Li’s reputation for misfortune continued as China suffered several deadly disasters during his tenure.
Just days after he took office, on March 29, 2013, a landslide at a gold mine in Tibet killed at least 66 miners and 17 others were missing and presumed dead.
In the eastern port of Tianjin, a warehouse storing chemicals exploded on August 12, 2015, killing at least 116 people.
On March 22, 2022, a China Eastern Airlines jetliner plunged into the ground, killing all 132 people on board. Authorities have not yet announced a possible cause.
Li oversaw China’s response to COVID-19, the first case of which was found in the central city of Wuhan. Unprecedented controls were then imposed, shutting down most international travel for three years and closing access to major cities for a week.
In one of his last major official acts, Lee led a Cabinet meeting that announced on November 11, 2022, anti-virus measures to minimize disruption after the economy shrank 2.6% in the second quarter of the year Control will be relaxed. Two weeks later, the government announced that most travel and trade restrictions would end the following month.
Li was born on July 1, 1955, in the eastern province of Anhui, and by 1976 he was the ruling party secretary of a commune there.
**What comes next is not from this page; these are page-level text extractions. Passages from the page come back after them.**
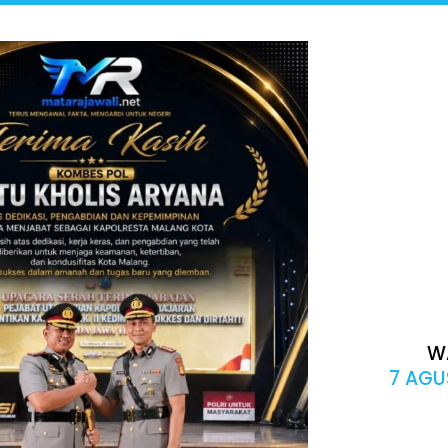
W
7 AGU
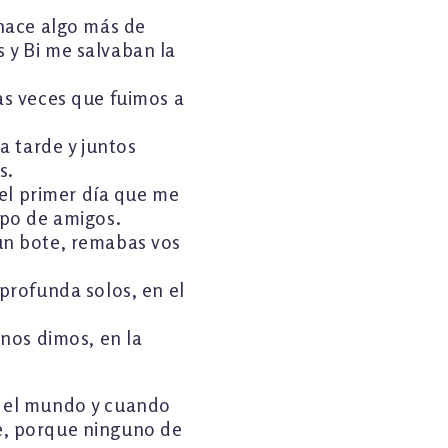
 hace algo más de
 y Bi me salvaban la
as veces que fuimos a
a tarde y juntos
s.
 el primer día que me
upo de amigos.
un bote, remabas vos
profunda solos, en el
 nos dimos, en la
a el mundo y cuando
e, porque ninguno de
While studying law at Peking University, he was the campus secretary of the ruling party’s Communist Youth League, an organization that launched the political careers of former party leaders Hu Jintao and Hu Yaobang. He was a member of the League’s Standing Committee, a sign that he was seen as future leadership material.
After serving in a series of party posts, Li received his Ph.D. Received. in Economics from Peking University in 1994.
After Henan, Li served as party secretary for Liaoning province in the northeast as part of a rotation through provincial posts and ministries in Beijing aimed at grooming leaders. He joined the party Central Committee in 2007.